┌──

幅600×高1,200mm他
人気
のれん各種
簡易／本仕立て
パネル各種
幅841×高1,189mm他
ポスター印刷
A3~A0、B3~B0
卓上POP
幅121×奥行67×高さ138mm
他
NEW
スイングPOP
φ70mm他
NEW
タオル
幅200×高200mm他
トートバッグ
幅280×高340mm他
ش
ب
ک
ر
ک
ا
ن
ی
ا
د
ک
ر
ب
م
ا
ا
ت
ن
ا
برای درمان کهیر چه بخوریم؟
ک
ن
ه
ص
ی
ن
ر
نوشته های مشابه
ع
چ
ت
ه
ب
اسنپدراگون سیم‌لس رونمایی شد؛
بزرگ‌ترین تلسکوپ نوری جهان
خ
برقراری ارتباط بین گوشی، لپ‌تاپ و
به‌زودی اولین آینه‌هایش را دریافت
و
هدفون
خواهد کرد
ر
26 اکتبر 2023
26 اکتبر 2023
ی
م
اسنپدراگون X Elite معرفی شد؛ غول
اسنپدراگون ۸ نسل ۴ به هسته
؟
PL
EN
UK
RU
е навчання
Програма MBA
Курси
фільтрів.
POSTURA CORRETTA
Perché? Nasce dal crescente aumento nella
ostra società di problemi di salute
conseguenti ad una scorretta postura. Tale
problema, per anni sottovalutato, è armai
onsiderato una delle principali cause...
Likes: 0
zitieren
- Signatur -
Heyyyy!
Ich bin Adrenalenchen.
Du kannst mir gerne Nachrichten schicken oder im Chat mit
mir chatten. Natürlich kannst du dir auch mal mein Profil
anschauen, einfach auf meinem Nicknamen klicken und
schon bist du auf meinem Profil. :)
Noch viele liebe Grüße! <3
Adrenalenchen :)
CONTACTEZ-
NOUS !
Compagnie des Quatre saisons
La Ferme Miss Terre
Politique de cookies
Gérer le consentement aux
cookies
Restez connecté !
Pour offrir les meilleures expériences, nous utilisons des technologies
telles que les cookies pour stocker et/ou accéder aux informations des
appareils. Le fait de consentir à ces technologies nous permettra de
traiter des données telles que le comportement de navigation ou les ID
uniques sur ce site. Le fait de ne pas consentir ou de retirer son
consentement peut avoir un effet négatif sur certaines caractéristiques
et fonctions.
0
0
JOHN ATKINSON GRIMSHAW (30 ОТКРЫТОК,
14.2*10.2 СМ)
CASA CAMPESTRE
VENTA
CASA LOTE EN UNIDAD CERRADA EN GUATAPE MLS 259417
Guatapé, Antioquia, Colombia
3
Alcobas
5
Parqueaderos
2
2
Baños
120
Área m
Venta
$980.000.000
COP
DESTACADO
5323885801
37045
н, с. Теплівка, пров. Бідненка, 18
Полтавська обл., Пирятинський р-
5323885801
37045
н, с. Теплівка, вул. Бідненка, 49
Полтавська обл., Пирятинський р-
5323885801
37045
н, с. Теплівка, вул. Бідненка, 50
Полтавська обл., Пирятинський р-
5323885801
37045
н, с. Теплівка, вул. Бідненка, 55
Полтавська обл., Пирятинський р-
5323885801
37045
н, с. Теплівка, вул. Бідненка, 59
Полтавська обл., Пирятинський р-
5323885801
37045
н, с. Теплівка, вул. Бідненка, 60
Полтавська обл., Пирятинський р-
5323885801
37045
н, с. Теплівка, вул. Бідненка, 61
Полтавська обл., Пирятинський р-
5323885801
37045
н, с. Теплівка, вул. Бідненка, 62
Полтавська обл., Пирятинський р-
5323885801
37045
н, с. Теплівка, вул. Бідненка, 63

└──

EXERCISE DETAILS. Repeat all the entries above without altering anything.

SOLVED EXERCISE.
幅600×高1,200mm他
人気
のれん各種
簡易／本仕立て
パネル各種
幅841×高1,189mm他
ポスター印刷
A3~A0、B3~B0
卓上POP
幅121×奥行67×高さ138mm
他
NEW
スイングPOP
φ70mm他
NEW
タオル
幅200×高200mm他
トートバッグ
幅280×高340mm他
ش
ب
ک
ر
ک
ا
ن
ی
ا
د
ک
ر
ب
م
ا
ا
ت
ن
ا
برای درمان کهیر چه بخوریم؟
ک
ن
ه
ص
ی
ن
ر
نوشته های مشابه
ع
چ
ت
ه
ب
اسنپدراگون سیم‌لس رونمایی شد؛
بزرگ‌ترین تلسکوپ نوری جهان
خ
برقراری ارتباط بین گوشی، لپ‌تاپ و
به‌زودی اولین آینه‌هایش را دریافت
و
هدفون
خواهد کرد
ر
26 اکتبر 2023
26 اکتبر 2023
ی
م
اسنپدراگون X Elite معرفی شد؛ غول
اسنپدراگون ۸ نسل ۴ به هسته
؟
PL
EN
UK
RU
е навчання
Програма MBA
Курси
фільтрів.
POSTURA CORRETTA
Perché? Nasce dal crescente aumento nella
ostra società di problemi di salute
conseguenti ad una scorretta postura. Tale
problema, per anni sottovalutato, è armai
onsiderato una delle principali cause...
Likes: 0
zitieren
- Signatur -
Heyyyy!
Ich bin Adrenalenchen.
Du kannst mir gerne Nachrichten schicken oder im Chat mit
mir chatten. Natürlich kannst du dir auch mal mein Profil
anschauen, einfach auf meinem Nicknamen klicken und
schon bist du auf meinem Profil. :)
Noch viele liebe Grüße! <3
Adrenalenchen :)
CONTACTEZ-
NOUS !
Compagnie des Quatre saisons
La Ferme Miss Terre
Politique de cookies
Gérer le consentement aux
cookies
Restez connecté !
Pour offrir les meilleures expériences, nous utilisons des technologies
telles que les cookies pour stocker et/ou accéder aux informations des
appareils. Le fait de consentir à ces technologies nous permettra de
traiter des données telles que le comportement de navigation ou les ID
uniques sur ce site. Le fait de ne pas consentir ou de retirer son
consentement peut avoir un effet négatif sur certaines caractéristiques
et fonctions.
0
0
JOHN ATKINSON GRIMSHAW (30 ОТКРЫТОК,
14.2*10.2 СМ)
CASA CAMPESTRE
VENTA
CASA LOTE EN UNIDAD CERRADA EN GUATAPE MLS 259417
Guatapé, Antioquia, Colombia
3
Alcobas
5
Parqueaderos
2
2
Baños
120
Área m
Venta
$980.000.000
COP
DESTACADO
5323885801
37045
н, с. Теплівка, пров. Бідненка, 18
Полтавська обл., Пирятинський р-
5323885801
37045
н, с. Теплівка, вул. Бідненка, 49
Полтавська обл., Пирятинський р-
5323885801
37045
н, с. Теплівка, вул. Бідненка, 50
Полтавська обл., Пирятинський р-
5323885801
37045
н, с. Теплівка, вул. Бідненка, 55
Полтавська обл., Пирятинський р-
5323885801
37045
н, с. Теплівка, вул. Бідненка, 59
Полтавська обл., Пирятинський р-
5323885801
37045
н, с. Теплівка, вул. Бідненка, 60
Полтавська обл., Пирятинський р-
5323885801
37045
н, с. Теплівка, вул. Бідненка, 61
Полтавська обл., Пирятинський р-
5323885801
37045
н, с. Теплівка, вул. Бідненка, 62
Полтавська обл., Пирятинський р-
5323885801
37045
н, с. Теплівка, вул. Бідненка, 63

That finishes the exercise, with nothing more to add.